- [Excerpts from a dataset]
=-=-=

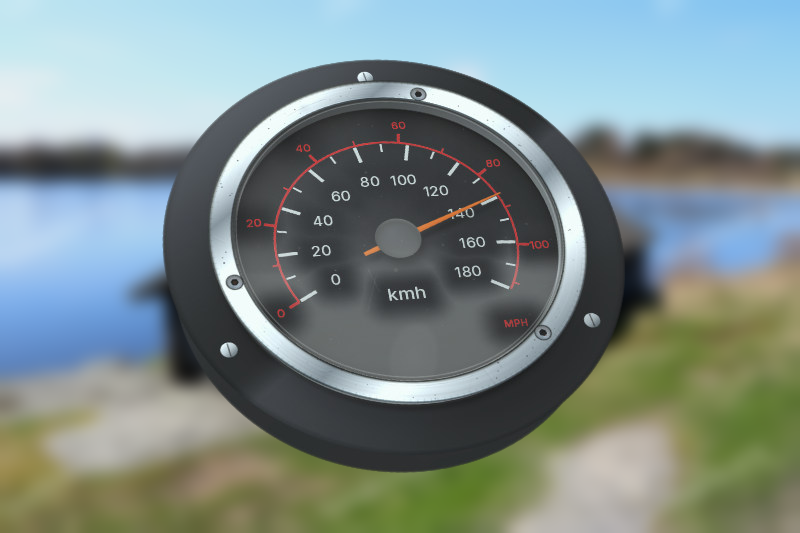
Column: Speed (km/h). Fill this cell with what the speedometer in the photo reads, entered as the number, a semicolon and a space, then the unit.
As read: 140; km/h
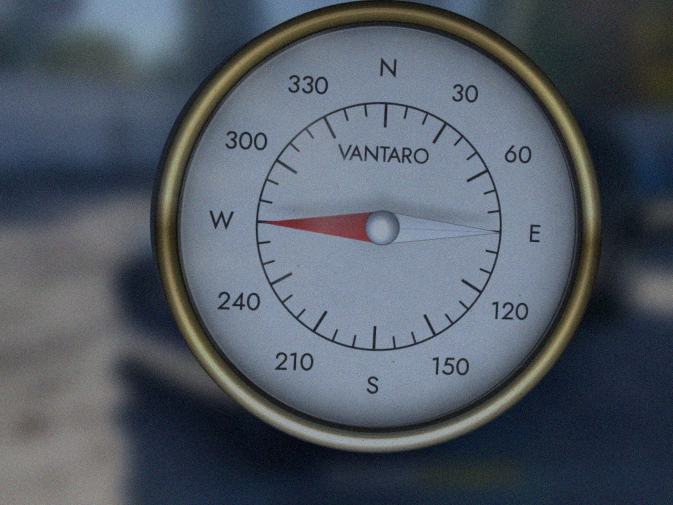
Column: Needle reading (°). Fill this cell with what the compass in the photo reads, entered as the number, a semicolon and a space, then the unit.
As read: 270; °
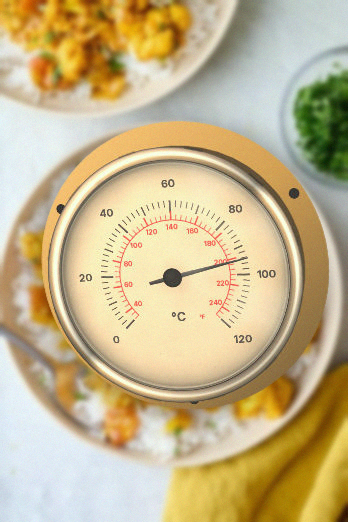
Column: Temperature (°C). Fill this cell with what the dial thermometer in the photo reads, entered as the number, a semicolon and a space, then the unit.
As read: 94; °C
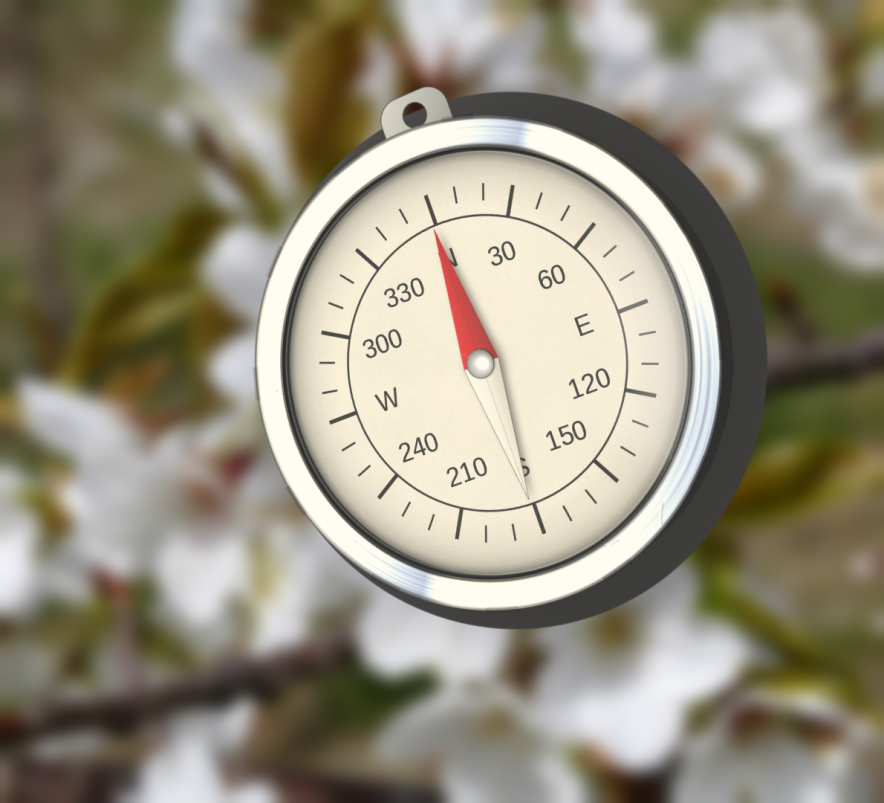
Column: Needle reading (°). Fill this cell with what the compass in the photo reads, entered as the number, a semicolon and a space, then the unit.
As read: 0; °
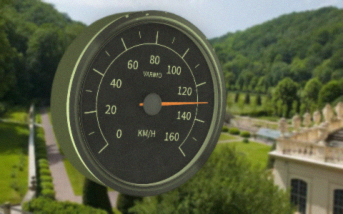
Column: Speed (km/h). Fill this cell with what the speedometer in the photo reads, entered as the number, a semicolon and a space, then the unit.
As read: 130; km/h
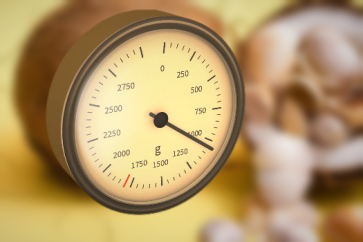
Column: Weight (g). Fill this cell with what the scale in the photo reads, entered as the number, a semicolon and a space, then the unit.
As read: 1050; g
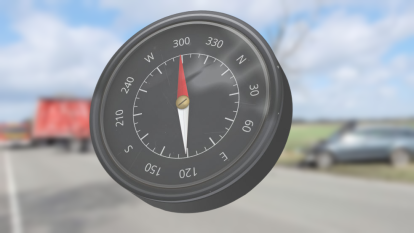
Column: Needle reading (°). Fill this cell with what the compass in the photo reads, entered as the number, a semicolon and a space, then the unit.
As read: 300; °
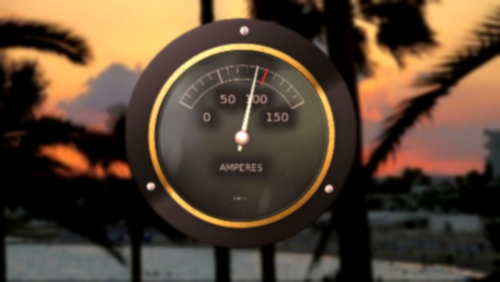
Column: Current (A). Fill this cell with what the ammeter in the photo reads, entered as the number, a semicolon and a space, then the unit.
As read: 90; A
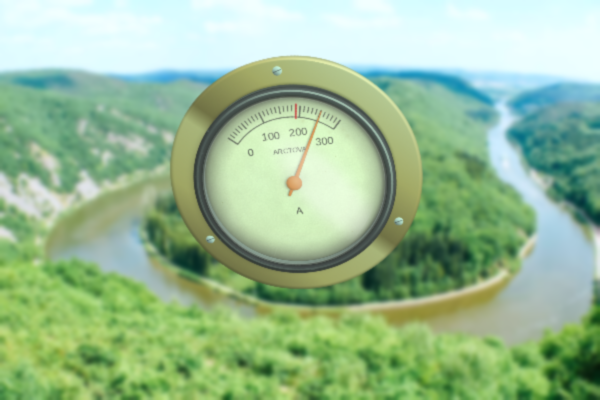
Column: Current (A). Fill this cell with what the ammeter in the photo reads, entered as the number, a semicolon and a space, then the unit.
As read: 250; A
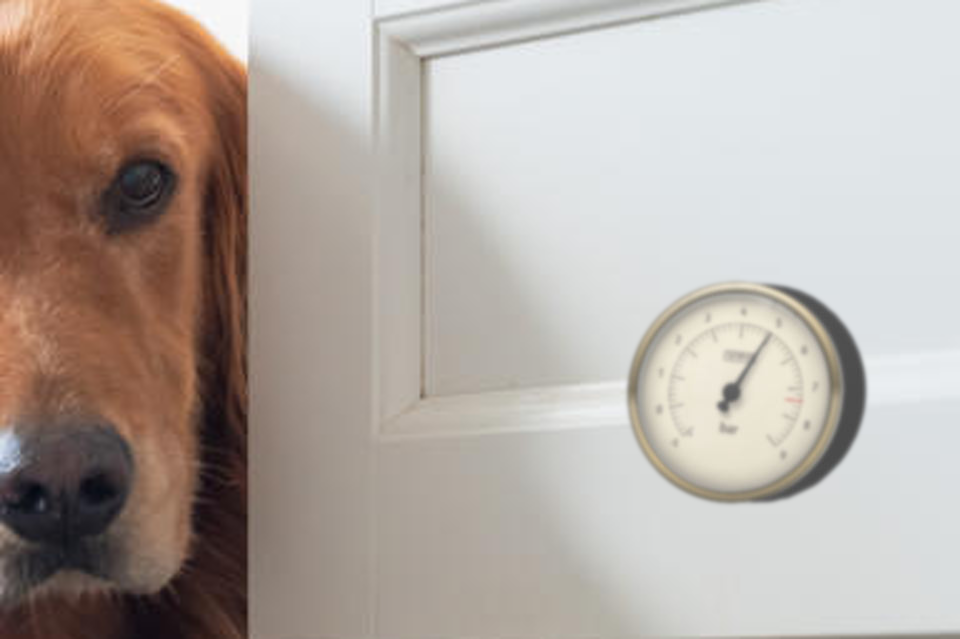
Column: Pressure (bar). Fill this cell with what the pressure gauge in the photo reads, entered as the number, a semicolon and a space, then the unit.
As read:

=-=-=

- [WHAT TO WORK ON]
Format everything from the start of the rows down to the line containing "As read: 300; °", both ends included, as a numbered list with blank lines omitted. Leave the pictures out.

- [RESULT OF THIS TASK]
1. Column: Speed (km/h). Fill this cell with what the speedometer in the photo reads, entered as the number, a semicolon and a space, then the unit.
2. As read: 140; km/h
3. Column: Needle reading (°). Fill this cell with what the compass in the photo reads, entered as the number, a semicolon and a space, then the unit.
4. As read: 270; °
5. Column: Temperature (°C). Fill this cell with what the dial thermometer in the photo reads, entered as the number, a semicolon and a space, then the unit.
6. As read: 94; °C
7. Column: Needle reading (°). Fill this cell with what the compass in the photo reads, entered as the number, a semicolon and a space, then the unit.
8. As read: 0; °
9. Column: Speed (km/h). Fill this cell with what the speedometer in the photo reads, entered as the number, a semicolon and a space, then the unit.
10. As read: 130; km/h
11. Column: Weight (g). Fill this cell with what the scale in the photo reads, entered as the number, a semicolon and a space, then the unit.
12. As read: 1050; g
13. Column: Needle reading (°). Fill this cell with what the compass in the photo reads, entered as the number, a semicolon and a space, then the unit.
14. As read: 300; °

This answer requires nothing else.